05 / January / 2017 04:38

Trump's ‘Chess Game’ May Hurt Taiwan, Opposition Says

EghtesadOnline: Taiwan’s main opposition party warned against getting involved in the “big power play” of Donald Trump, ahead of President Tsai Ing-wen’s transit stop in the U.S. this weekend.

News ID: 772901

Taiwan should instead seek to strengthen one-on-one ties with countries such as the U.S., China and Japan, according to Jason Hu, a vice chairman of the China-friendly Kuomintang party that lost power last year. President-elect Trump broke diplomatic protocol by taking a call from Tsai last month and later linking the U.S.’s policy on Taiwan to a better trade deal with China, drawing a rebuke from Beijing.

According to Bloomberg, Taiwan can’t afford to get involved in a “multilateral chess game,” Hu, who previously served as foreign minister, said in an interview on Wednesday in Taipei. “We should not be antagonistic to any of the major powers of the world,” he said, without referring to Tsai’s trip specifically. “Taiwan is small, we need to make friends with everybody.”

Trump’s willingness to question the decades-long U.S. foreign-policy consensus on China threatens to make Beijing more aggressive in using its economic leverage to pressure Taiwan. More broadly, his approach risks turning the island into the biggest flash point between the world’s two biggest economies, even as many in Taiwan appreciated his gesture in speaking with Tsai.

While Tsai’s office has not announced any scheduled meetings with Trump officials and her transit through the U.S. en route to Central America is in line with past practice, Hu urged caution among Taiwan’s 23.5 million people.

“People in Taiwan thought he could do this for us, he could do that,” Hu said, when asked about his hopes for the incoming U.S. leader. “We’re not on the front burner.”

The 10-minute conversation on Dec. 2 was one of the most significant interactions a Taiwanese leader has had with a senior U.S. politician since Washington established ties with the Communist government in Beijing almost four decades ago.

Tsai’s Democratic Progressive Party stands for greater independence from the mainland, which considers Taiwan part of its territory. She has declined to explicitly endorse the One-China concept -- a longstanding acknowledgment that the two are part of the same nation, even if they disagree on what that means -- while endorsing the Taiwanese constitution, which claims its territory includes mainland China.

Economic Leverage

Ma Ying-jeou, Tsai’s predecessor and former Kuomintang President, acceded to the One-China principle. That resulted in eight years of rapprochement and greater economic integration across the Taiwan Strait. China is Taiwan’s largest export destination, followed by the U.S. and Japan.
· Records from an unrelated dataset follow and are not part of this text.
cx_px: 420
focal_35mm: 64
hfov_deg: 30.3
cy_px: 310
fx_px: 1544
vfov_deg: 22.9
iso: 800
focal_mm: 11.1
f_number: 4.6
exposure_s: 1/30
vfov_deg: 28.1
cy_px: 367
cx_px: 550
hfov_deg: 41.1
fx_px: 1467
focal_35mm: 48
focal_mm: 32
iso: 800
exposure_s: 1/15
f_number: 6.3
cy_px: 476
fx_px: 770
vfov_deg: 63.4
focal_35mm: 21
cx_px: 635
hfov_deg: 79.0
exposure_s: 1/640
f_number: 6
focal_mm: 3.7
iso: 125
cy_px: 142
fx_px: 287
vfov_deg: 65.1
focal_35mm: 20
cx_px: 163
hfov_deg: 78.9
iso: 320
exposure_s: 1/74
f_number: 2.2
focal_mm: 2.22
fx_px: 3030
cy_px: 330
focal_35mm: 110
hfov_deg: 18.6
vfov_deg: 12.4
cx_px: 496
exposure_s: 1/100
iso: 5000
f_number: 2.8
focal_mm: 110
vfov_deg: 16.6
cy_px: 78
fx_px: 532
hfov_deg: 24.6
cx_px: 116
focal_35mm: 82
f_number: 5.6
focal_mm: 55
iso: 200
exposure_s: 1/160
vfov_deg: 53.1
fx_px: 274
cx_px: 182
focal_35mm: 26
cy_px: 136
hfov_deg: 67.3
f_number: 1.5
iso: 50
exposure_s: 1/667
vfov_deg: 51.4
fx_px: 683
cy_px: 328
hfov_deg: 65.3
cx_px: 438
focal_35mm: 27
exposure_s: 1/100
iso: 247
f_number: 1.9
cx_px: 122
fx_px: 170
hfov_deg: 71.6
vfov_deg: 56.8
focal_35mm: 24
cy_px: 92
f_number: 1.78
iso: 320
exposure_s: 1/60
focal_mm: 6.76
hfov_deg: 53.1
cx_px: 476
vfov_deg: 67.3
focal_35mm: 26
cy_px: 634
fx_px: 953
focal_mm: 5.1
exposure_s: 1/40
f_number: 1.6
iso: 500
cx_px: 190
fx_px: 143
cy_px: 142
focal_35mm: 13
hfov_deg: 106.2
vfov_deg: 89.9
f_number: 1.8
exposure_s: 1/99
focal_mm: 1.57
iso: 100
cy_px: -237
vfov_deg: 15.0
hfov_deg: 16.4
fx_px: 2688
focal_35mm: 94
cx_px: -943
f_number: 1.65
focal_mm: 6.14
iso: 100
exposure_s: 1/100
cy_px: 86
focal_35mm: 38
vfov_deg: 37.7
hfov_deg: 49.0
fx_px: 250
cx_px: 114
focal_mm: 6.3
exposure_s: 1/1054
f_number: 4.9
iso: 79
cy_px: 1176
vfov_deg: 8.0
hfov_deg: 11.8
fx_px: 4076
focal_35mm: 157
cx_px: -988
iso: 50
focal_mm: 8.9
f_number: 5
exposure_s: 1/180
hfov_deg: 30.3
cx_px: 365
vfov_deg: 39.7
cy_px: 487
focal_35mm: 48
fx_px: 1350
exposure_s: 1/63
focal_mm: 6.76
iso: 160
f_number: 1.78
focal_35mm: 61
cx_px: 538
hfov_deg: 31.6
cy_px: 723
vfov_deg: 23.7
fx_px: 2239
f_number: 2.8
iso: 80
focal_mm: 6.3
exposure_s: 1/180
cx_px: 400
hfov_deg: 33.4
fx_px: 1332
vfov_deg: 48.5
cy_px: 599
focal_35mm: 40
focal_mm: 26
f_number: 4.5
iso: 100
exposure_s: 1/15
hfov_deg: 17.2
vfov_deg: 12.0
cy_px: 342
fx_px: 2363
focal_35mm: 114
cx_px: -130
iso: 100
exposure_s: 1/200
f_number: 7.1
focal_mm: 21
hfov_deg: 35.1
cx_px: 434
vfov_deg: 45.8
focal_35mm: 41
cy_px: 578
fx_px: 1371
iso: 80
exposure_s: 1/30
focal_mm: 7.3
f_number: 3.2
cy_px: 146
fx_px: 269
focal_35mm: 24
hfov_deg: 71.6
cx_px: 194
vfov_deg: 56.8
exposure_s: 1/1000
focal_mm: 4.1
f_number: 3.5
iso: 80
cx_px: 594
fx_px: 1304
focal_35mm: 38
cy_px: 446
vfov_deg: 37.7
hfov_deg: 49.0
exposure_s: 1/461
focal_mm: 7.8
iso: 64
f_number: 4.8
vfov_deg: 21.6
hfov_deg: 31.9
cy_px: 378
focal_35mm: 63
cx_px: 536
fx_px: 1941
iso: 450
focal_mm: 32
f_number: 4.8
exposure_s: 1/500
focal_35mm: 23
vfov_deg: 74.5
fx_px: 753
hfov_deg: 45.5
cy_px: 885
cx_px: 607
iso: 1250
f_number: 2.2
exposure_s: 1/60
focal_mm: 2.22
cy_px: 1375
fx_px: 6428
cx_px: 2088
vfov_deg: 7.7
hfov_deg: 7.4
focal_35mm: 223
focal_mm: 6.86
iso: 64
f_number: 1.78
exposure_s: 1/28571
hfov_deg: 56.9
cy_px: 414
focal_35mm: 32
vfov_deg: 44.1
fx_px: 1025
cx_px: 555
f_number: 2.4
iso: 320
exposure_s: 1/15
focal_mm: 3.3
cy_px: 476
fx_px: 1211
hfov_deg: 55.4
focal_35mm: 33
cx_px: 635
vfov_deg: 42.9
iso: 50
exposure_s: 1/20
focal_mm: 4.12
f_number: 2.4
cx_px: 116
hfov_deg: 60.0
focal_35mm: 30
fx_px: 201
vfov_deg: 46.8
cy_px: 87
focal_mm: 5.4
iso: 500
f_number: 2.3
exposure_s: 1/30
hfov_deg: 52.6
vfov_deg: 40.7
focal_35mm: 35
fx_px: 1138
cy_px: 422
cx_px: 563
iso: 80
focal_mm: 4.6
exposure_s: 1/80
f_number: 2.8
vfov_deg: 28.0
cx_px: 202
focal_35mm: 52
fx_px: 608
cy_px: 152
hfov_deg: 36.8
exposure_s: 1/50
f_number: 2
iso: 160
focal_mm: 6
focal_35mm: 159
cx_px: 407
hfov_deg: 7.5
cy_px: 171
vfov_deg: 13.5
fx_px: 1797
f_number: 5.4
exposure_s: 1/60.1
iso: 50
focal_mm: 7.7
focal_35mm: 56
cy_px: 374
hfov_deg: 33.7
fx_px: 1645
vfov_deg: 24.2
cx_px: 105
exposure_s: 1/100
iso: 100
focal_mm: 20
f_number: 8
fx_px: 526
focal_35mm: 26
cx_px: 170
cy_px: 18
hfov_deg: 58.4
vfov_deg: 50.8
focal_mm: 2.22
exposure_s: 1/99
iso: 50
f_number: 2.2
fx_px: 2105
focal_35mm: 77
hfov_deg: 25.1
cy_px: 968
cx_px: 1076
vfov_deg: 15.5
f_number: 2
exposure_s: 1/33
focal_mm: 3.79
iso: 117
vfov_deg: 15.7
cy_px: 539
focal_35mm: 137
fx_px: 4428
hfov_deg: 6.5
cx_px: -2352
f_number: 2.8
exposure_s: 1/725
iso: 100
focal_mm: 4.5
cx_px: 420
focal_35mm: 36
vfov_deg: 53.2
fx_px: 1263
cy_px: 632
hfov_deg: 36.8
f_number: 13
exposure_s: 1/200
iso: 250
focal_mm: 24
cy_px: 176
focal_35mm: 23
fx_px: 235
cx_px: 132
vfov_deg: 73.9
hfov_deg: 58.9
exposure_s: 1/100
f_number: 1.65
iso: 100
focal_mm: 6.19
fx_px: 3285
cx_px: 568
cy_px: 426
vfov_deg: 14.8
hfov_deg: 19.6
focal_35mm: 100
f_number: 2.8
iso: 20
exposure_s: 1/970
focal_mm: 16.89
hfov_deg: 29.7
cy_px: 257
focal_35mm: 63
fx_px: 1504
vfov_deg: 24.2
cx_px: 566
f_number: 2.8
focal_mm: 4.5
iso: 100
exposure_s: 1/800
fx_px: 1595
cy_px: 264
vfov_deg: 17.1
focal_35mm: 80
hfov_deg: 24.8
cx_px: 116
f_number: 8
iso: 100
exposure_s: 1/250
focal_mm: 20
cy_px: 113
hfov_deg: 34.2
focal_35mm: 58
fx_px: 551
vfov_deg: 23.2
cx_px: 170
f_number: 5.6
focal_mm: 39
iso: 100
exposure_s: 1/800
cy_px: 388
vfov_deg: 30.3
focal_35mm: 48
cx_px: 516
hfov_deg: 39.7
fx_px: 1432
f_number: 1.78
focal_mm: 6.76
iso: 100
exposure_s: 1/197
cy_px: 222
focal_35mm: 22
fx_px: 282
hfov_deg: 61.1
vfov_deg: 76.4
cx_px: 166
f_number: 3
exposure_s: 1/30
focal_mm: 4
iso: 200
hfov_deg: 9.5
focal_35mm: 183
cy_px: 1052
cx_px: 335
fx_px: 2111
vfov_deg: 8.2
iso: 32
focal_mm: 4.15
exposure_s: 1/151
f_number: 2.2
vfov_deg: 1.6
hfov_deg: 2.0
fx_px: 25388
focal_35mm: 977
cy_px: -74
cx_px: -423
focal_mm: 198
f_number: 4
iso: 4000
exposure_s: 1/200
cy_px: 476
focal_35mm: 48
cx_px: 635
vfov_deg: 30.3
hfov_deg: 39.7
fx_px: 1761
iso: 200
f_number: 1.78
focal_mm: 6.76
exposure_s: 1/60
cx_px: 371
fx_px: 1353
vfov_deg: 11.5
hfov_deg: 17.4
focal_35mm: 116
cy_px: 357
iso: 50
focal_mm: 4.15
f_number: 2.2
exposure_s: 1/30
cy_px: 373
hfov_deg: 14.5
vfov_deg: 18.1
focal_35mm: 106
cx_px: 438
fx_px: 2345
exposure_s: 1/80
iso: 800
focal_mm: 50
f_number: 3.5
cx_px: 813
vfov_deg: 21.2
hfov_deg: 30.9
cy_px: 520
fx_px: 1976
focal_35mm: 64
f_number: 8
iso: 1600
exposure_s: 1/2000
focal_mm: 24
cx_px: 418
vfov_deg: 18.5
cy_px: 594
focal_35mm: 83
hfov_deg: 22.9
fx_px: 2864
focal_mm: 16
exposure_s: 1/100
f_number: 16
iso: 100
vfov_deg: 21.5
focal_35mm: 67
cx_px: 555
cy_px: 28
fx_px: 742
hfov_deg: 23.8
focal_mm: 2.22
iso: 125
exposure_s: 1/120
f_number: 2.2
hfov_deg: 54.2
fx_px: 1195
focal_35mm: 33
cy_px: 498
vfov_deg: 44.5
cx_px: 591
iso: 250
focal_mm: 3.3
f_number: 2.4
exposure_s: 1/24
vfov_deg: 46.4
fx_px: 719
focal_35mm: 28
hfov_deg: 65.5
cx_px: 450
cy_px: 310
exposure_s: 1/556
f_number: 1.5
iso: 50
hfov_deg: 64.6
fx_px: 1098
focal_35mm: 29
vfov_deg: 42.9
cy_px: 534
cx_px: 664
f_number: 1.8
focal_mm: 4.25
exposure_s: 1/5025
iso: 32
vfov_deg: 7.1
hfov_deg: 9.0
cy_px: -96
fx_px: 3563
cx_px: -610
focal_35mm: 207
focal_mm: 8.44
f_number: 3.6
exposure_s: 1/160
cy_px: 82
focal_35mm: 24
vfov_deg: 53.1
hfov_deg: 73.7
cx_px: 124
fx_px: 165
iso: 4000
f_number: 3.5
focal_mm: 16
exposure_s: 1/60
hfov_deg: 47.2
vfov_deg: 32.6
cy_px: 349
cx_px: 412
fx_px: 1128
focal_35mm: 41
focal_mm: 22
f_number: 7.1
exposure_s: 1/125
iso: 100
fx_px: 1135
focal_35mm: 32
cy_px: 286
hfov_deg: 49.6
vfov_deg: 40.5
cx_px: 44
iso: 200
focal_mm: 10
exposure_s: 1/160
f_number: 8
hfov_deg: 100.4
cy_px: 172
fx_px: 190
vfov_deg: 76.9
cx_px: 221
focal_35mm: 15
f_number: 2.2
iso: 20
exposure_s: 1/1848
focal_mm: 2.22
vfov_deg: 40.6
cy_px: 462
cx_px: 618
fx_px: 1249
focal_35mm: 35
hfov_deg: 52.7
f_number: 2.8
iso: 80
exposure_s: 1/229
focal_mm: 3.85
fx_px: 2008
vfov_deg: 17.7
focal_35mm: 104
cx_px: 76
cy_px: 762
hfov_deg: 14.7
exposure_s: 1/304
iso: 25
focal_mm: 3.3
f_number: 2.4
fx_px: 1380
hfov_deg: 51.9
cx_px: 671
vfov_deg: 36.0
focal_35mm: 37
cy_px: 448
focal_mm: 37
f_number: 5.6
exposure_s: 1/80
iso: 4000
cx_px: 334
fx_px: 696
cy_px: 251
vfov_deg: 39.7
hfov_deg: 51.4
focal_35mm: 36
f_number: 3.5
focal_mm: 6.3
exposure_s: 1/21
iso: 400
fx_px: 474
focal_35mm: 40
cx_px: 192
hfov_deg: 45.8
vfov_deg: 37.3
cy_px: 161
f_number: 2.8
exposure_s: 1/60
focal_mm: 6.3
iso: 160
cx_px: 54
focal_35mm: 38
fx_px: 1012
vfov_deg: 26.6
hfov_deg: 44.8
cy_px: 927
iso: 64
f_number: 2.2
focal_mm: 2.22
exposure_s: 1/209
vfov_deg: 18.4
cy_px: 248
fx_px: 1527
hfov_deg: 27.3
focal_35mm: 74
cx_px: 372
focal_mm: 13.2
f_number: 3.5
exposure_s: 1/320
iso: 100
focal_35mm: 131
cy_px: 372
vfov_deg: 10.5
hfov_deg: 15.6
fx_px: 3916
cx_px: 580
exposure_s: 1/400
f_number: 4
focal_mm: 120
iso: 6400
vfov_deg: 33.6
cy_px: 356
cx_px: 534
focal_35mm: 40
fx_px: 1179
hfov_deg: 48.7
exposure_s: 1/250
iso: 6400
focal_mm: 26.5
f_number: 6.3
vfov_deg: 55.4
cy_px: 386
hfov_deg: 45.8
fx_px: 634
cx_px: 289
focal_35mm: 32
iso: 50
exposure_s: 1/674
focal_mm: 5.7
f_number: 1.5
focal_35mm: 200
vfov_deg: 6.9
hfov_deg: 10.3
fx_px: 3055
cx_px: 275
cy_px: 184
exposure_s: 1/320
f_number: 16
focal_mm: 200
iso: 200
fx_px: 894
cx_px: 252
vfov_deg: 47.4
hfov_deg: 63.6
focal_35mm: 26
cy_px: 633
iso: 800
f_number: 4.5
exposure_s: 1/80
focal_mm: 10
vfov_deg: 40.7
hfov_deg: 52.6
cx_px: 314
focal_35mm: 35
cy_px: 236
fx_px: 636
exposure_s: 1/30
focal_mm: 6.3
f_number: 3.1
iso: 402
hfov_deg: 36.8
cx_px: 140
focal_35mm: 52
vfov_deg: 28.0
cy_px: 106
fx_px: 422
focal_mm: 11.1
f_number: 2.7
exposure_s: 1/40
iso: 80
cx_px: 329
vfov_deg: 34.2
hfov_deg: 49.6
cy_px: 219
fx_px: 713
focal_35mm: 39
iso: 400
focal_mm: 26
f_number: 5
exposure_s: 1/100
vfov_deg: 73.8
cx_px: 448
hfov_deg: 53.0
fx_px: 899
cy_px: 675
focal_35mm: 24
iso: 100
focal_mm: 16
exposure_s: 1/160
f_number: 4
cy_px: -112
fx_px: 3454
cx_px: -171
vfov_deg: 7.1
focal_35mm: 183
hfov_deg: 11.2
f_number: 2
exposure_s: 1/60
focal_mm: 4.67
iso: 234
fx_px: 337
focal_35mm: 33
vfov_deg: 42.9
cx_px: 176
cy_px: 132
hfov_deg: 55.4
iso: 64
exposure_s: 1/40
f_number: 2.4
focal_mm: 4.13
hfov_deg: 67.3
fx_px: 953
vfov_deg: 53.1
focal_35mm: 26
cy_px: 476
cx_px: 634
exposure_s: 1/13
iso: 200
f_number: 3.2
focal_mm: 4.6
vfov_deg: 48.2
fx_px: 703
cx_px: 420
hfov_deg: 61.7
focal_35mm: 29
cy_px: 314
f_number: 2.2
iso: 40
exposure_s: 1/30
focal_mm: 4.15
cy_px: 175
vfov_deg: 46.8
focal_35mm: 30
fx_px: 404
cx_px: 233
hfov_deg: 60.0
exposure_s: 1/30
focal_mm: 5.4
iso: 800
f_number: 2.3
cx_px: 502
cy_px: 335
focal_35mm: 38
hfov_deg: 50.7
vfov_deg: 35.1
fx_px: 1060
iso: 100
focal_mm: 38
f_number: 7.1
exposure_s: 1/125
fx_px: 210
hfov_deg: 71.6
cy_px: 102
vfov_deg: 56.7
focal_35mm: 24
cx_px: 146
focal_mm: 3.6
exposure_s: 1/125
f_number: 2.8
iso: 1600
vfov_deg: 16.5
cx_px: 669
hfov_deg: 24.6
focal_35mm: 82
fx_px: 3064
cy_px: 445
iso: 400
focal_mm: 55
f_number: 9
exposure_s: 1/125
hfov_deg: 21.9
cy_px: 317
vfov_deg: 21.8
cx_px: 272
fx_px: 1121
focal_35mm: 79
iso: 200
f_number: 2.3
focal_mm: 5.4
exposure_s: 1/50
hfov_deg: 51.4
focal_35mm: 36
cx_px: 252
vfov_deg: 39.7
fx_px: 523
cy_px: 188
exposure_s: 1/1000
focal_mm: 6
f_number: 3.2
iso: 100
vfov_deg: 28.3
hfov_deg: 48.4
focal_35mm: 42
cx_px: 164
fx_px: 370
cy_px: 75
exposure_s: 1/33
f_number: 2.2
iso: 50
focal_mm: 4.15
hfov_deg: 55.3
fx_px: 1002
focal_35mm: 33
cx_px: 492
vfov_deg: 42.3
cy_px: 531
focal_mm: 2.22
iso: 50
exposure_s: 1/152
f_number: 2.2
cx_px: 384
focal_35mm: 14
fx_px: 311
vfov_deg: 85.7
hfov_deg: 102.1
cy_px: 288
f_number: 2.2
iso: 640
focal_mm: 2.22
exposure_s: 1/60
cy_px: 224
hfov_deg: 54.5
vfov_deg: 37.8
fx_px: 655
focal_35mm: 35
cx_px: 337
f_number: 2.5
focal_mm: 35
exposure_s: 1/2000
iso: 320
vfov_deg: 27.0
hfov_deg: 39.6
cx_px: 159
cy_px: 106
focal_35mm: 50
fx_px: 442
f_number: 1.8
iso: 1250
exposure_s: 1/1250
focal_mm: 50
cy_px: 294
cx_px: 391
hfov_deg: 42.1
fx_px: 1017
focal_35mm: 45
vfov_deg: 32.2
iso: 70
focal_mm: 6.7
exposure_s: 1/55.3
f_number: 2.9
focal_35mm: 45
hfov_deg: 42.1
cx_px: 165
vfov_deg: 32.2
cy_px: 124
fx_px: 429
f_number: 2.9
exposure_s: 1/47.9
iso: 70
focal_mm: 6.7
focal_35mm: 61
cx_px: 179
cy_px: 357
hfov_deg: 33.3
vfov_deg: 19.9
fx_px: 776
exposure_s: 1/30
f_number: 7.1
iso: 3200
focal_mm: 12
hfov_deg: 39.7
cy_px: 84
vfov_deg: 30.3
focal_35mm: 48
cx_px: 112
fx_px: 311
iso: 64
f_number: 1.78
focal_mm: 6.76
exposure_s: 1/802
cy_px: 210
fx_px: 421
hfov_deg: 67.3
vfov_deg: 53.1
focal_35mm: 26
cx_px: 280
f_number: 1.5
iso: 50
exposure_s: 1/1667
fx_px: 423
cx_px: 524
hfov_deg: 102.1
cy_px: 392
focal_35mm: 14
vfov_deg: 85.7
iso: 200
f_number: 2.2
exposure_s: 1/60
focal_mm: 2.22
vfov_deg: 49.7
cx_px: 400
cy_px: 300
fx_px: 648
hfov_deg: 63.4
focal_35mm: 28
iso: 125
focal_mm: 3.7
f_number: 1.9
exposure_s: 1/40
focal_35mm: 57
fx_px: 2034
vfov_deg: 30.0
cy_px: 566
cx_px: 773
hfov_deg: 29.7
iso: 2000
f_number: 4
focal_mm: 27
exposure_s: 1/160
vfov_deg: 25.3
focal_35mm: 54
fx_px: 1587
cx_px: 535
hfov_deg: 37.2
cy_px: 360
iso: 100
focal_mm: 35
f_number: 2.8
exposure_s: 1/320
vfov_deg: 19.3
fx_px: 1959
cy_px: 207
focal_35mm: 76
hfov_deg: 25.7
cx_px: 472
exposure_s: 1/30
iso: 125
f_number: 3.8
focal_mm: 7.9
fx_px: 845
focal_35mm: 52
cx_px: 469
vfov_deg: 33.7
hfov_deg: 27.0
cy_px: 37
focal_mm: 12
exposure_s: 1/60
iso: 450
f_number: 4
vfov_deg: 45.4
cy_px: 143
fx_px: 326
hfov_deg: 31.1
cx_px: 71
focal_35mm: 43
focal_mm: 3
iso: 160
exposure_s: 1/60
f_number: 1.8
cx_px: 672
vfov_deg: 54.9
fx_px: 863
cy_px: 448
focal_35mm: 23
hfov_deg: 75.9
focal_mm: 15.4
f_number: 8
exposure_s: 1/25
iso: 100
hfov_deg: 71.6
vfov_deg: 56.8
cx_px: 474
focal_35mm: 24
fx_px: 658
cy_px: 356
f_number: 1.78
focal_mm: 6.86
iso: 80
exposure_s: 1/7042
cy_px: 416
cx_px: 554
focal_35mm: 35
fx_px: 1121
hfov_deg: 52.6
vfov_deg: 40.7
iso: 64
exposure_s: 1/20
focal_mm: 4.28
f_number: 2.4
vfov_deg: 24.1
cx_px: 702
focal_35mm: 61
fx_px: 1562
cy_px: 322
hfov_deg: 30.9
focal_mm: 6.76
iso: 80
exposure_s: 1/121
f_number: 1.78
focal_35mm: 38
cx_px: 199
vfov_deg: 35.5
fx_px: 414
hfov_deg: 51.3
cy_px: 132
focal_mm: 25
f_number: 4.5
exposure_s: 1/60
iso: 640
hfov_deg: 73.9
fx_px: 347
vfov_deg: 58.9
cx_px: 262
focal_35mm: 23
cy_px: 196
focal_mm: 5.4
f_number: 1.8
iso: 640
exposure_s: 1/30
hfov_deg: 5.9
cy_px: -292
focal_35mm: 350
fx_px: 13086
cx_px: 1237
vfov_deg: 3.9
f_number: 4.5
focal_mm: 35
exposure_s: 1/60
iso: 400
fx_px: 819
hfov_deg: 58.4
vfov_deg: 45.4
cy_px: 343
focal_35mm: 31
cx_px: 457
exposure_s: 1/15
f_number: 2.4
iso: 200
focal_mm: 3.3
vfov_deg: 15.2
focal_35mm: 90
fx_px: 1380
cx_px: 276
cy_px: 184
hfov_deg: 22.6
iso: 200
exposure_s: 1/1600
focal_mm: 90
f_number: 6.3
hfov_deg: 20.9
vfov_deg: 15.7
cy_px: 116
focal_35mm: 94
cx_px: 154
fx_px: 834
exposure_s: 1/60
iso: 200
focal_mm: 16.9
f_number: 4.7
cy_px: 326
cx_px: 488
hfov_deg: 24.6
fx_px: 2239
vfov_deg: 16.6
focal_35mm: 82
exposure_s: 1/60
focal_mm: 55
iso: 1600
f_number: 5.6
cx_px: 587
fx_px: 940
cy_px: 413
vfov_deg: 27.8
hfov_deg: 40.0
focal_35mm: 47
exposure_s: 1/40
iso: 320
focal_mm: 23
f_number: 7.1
Following the Trump-Tsai call, China stepped up military movements around Taiwan, sailing its aircraft carrier and five warships near the island before conducting drills in the South China Sea. The number of nations that recognize the government in Taipei, rather than Beijing, was cut to 21 last month when China re-established diplomatic ties with the small West African island nation of Sao Tome and Principe.

Tsai will transit in Houston on Saturday. She’ll attend the inauguration of Nicaragua’s president and visit Honduras, Guatemala and El Salvador before stopping in San Francisco on the way back to Taiwan. Her office has declined to say whether she’ll meet any U.S. officials during the stopovers.

‘Wrong Signal’

Former President Ma transited in Houston and Los Angeles during a March trip to Central America. Still, China last week urged the U.S. to stop Tsai from passing through.

The U.S. should not send “any wrong signal” to pro-independence forces in Taiwan, Foreign Ministry spokeswoman Hua Chunying told reporters in Beijing last month. She urged “concrete steps to uphold the overall interests of China-U.S. relations and maintain peace and stability across the Taiwan Strait.”

“There are people in Taiwan who consider mainland Chinese enemies,” the KMT’s Hu said in the interview. “The best way to change your enemy is to make him your friend.”